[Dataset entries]
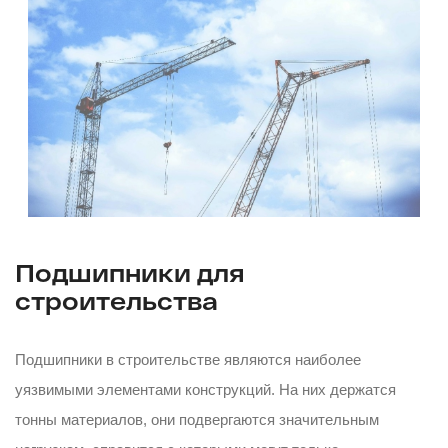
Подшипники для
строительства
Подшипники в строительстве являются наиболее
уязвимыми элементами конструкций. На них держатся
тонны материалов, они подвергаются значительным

...

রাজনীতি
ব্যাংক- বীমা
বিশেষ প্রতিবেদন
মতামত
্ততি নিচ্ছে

Task directions
Find the lines above with the word "Подшипники". Copy them out.

Response to this exercise
Подшипники для
Подшипники в строительстве являются наиболее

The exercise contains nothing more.